I made it only a block or two away from the “boy riding his bike next to the train” picture. Another summer picture. Maybe I should hang out there. Maybe not. That could be strangling the golden goose.

 

 


Very hot morning.

Does it? Or, doesn’t it?

If the picture says hot, or early morning heat, then I made another summer project picture.  If it doesn’t, that’s okay. I made a picture that I like. A lot.

By accident.

My pal on the internet scene, Montana Rose, posted a picture yesterday that she said she made by accident. I was going to comment on her site that all of my pictures are made by accident. I might be exaggerating. Still, I do make a lot of pictures on the way to some place else.

This time, I saw some shadows dancing on a wall . I turned around to see what was causing that. I saw this scene. I couldn’t frame. I couldn’t compose. Sheesh, I pretty much couldn’t see. I just turned around and pushed the button a couple of times.  I knew I made some kind of picture. I didn’t know what.

It wasn’t until I arrived in a darker place that I tool a look at the LCD, “Whew,” I thought. “Ain’t that something?”

Photographer’s luck.


Black and white study.

As a young man I studied all of the classic black and white masters. Weston. I read his diaries. Adams. I learned his exposure system. Strand. I studied his composition. The list goes on.

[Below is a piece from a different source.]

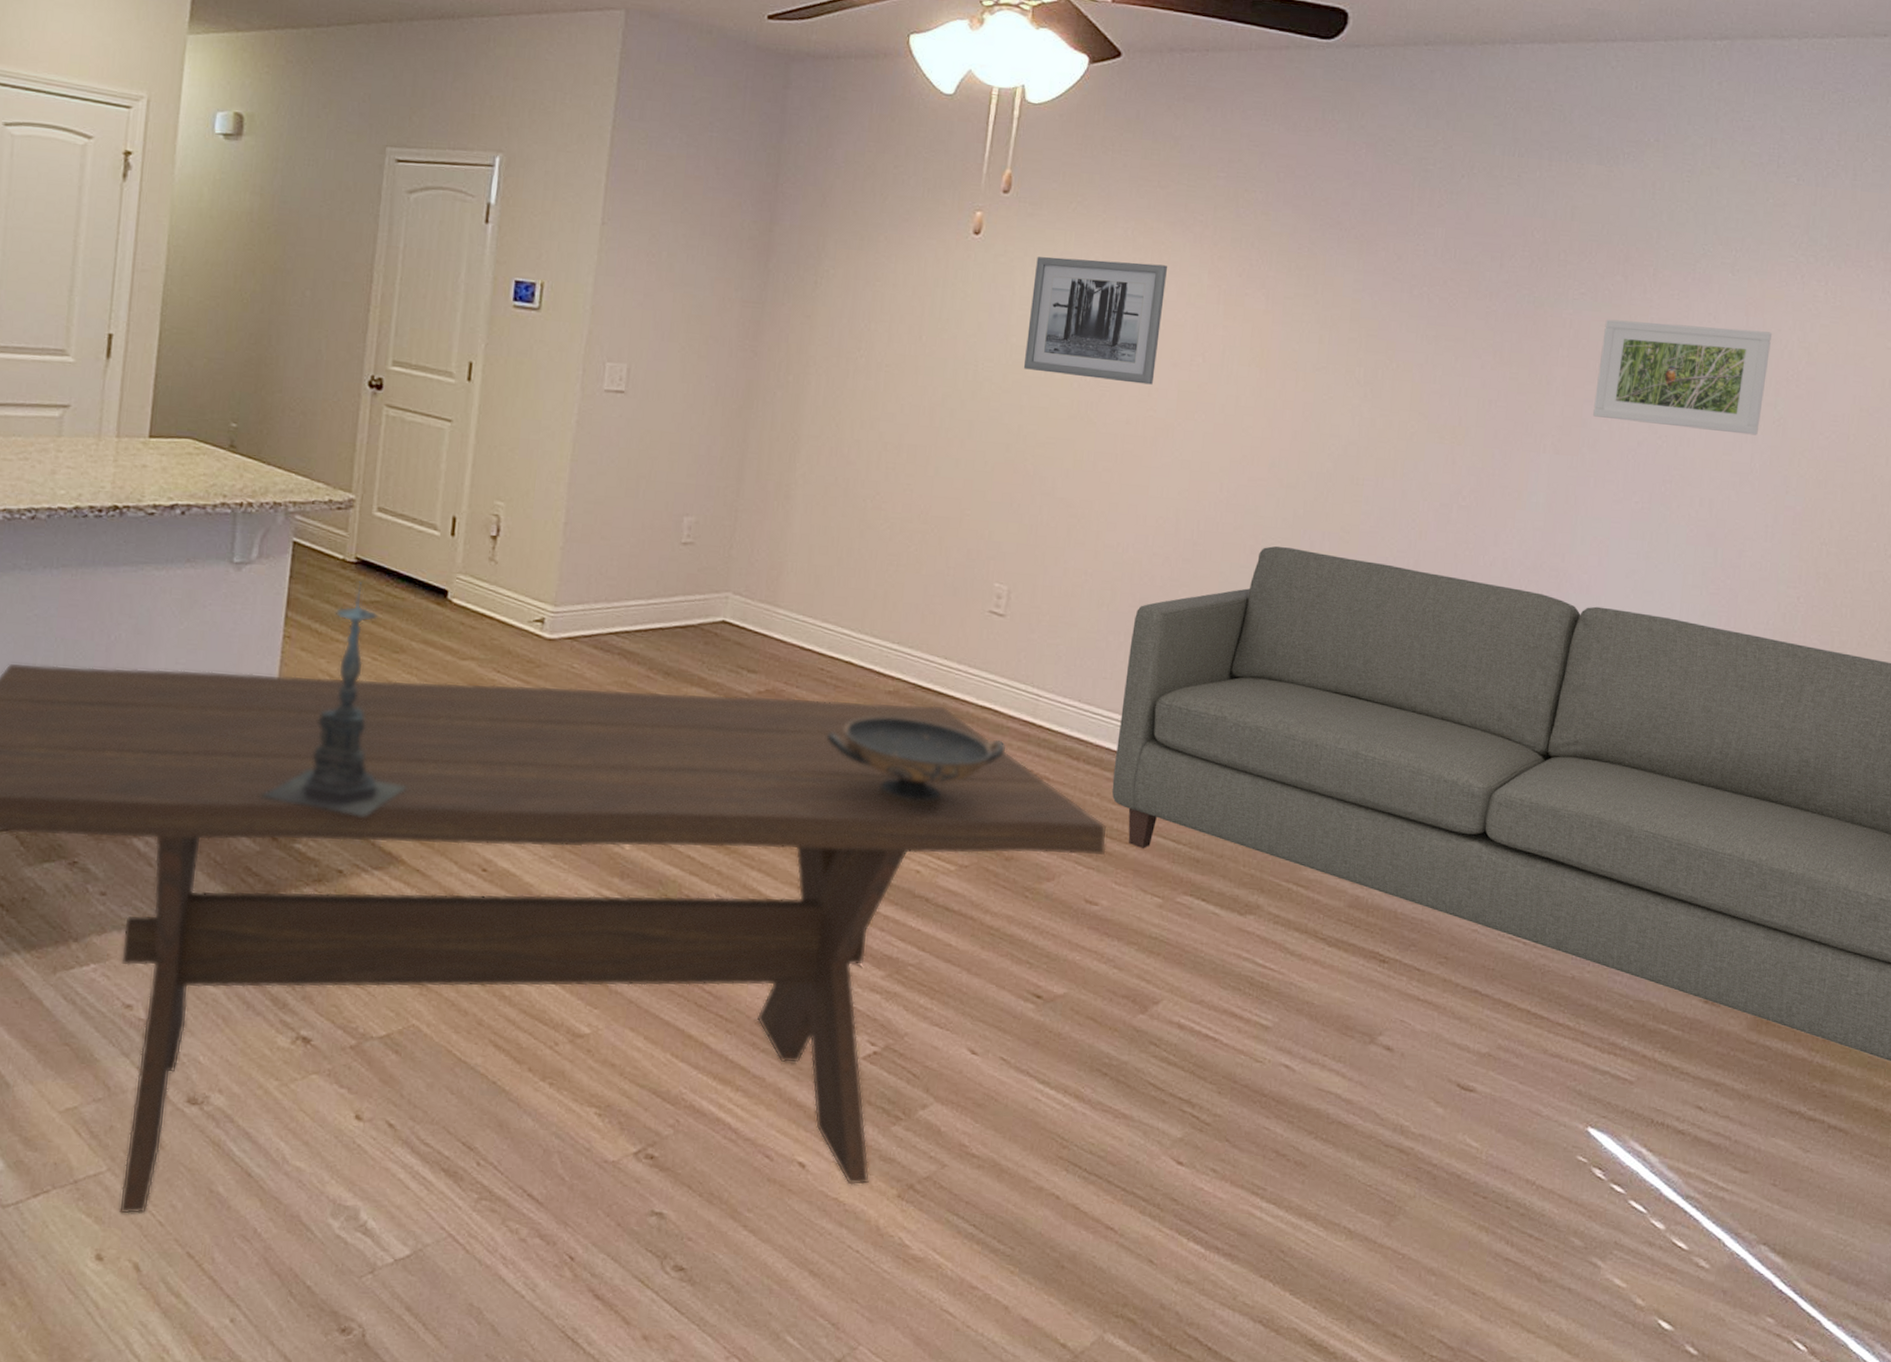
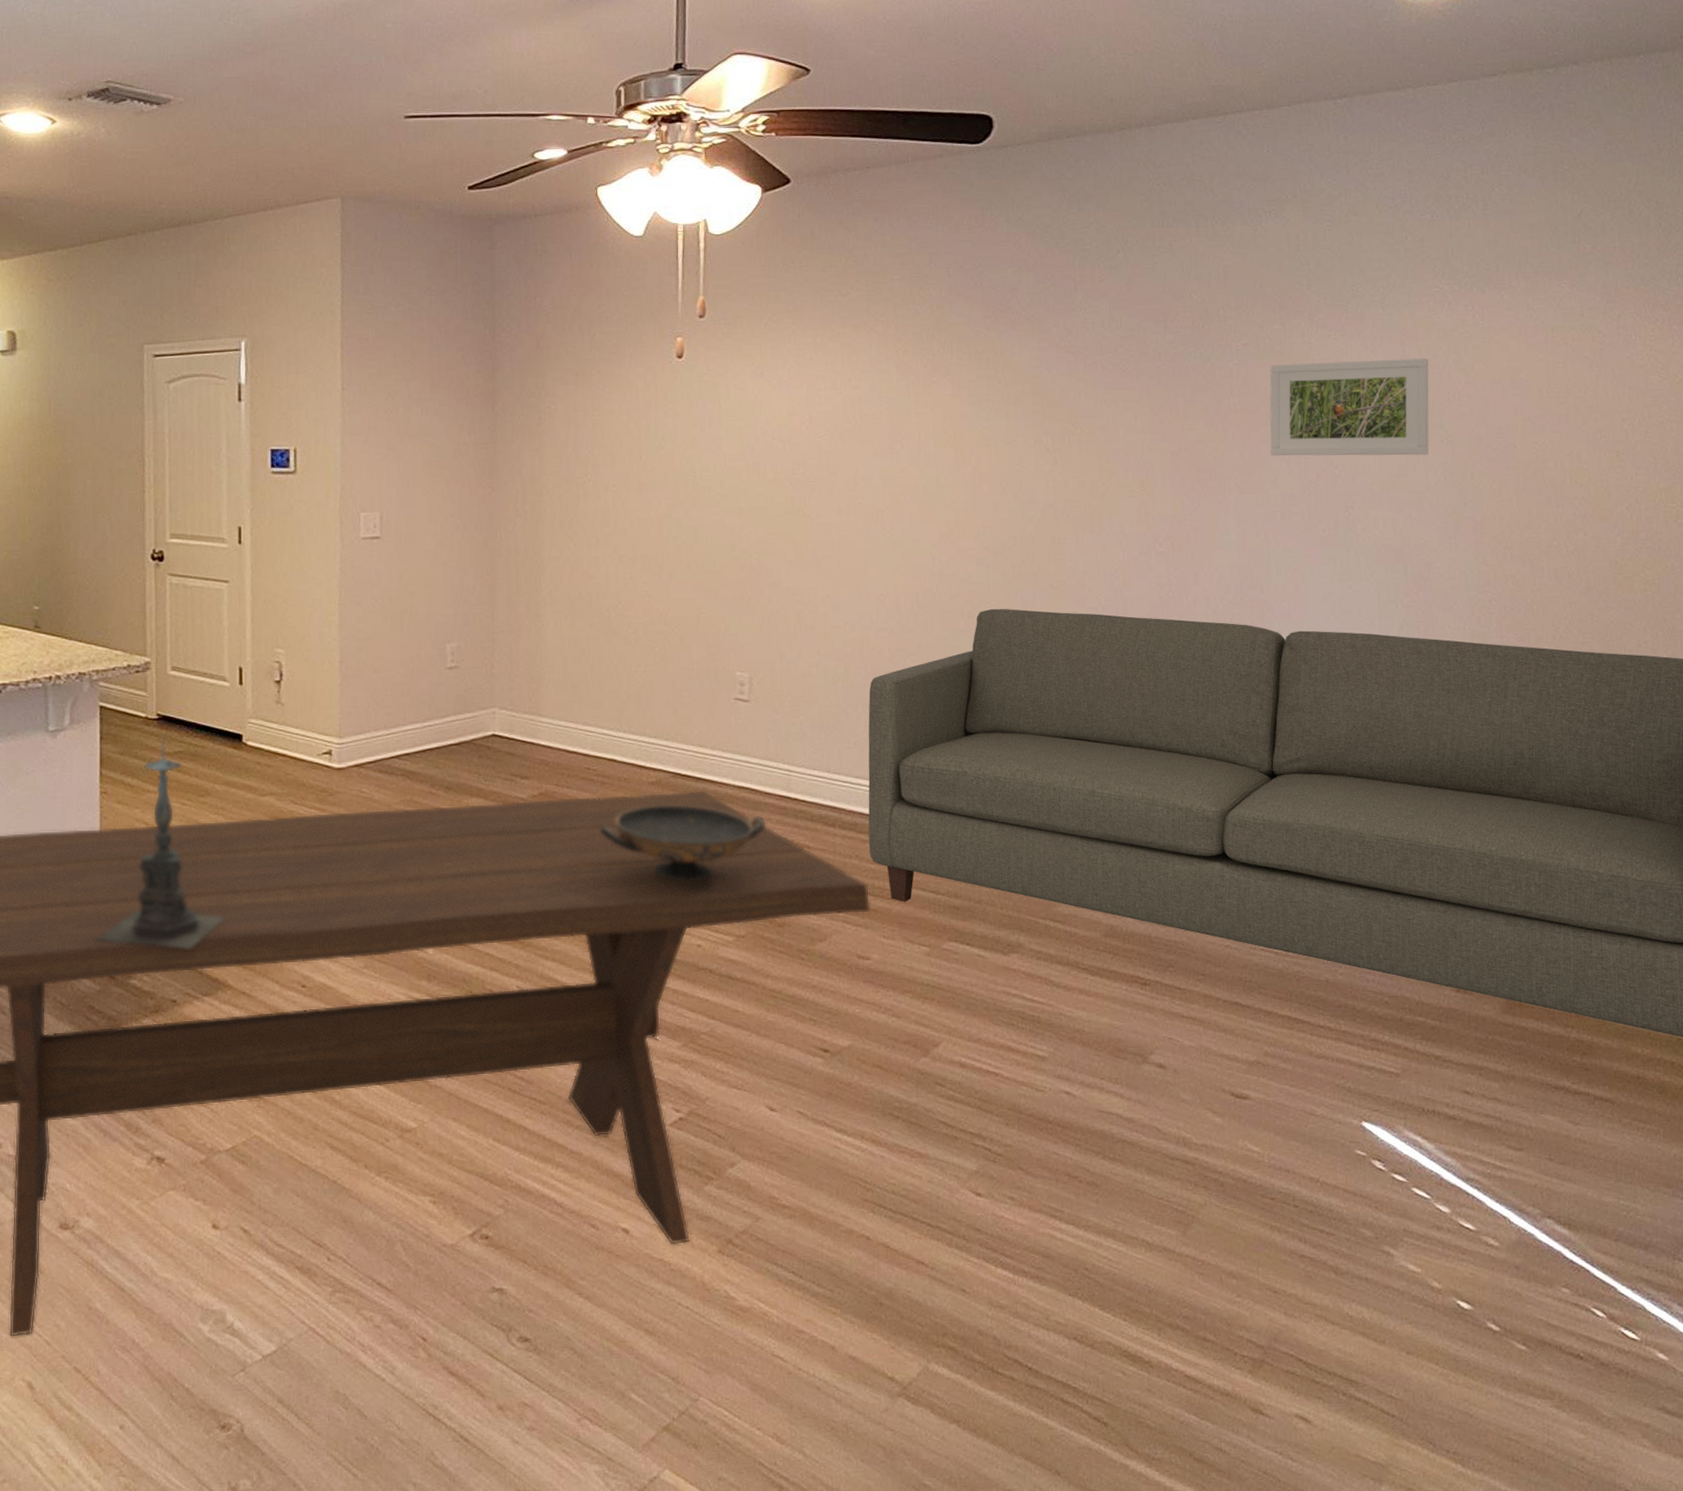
wall art: present [1023,257,1167,385] -> none [737,365,859,475]

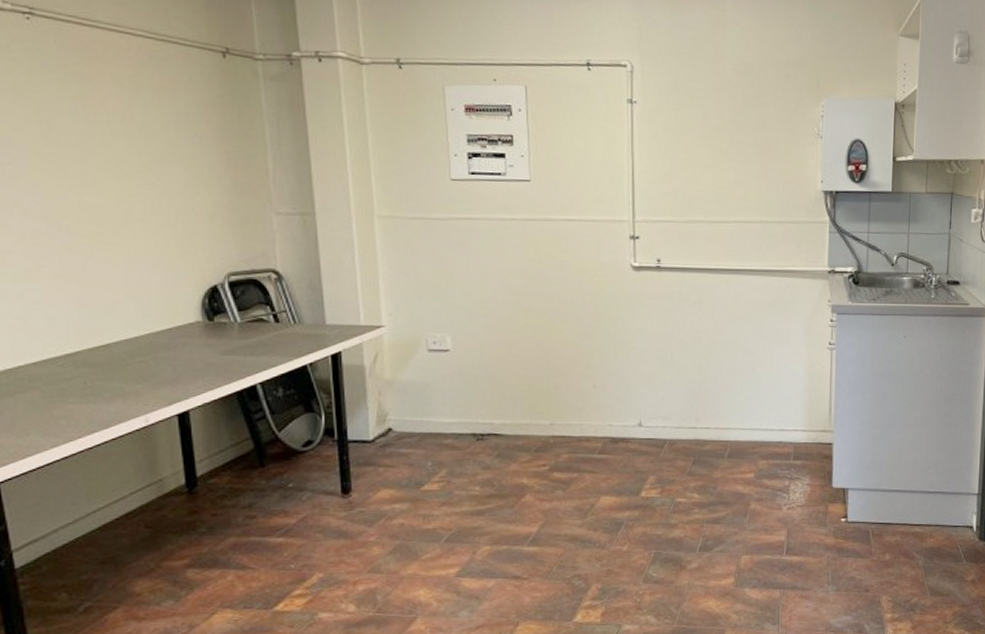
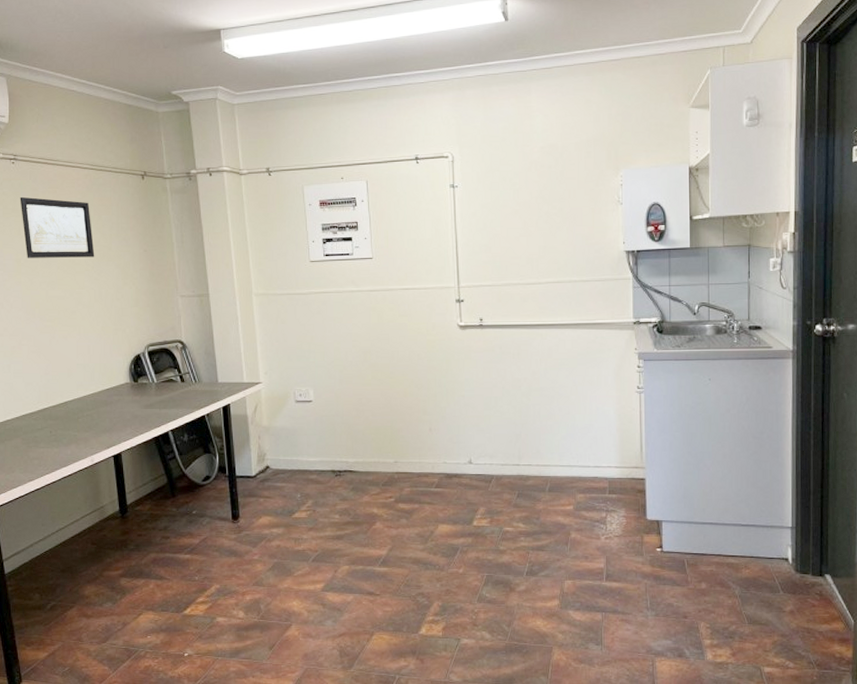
wall art: none [38,65,153,156] -> present [20,196,95,258]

That’s what we did back then. No. We didn’t copy them. Instead, we looked at their works in books. We went to museums. If we were lucky, one of their shows appeared at a local gallery. So, we went.

Today, it’s a little different. You can find everything you want online. That’s good. And, bad. It’s a great reference point, but you can’t see the texture of the print. You can’t see the depth of shades of gray from pure white to the deepest black.

For so many new photographers seeing the work online is good enough. Worse, they are told by a lot of online photo gurus to “fake it until you make it.” That would be fine, but what they are really saying is “find a picture that you like and copy it.”

That runs across the grain of everything I was ever taught. I was taught to learn from masters, apply it to your work, but make it YOUR WORK. I’m pretty sure that copying an exact work runs counter to copyright law as well. But, that would mean the image was fairly complex with clearly defined characteristics. Most of what new photographers are trying to copy is fairly simple. Work that anybody could do.

The picture. I saw the rock laying in between the roots of a Texas Live Oak. I never arrange subject matter. I’m fairly sure the rock didn’t just happen that way in nature. Somebody, likely a child, put it there.  No matter. That’s how I saw it.

I also saw it in black and white. It’s been a long time since that’s happened. I work in color. I see that way. Not this time.

I’ve long said that Storyteller is an experimental place. With its new redesign, two of the four days work has been in black and white. Hmmmmmm.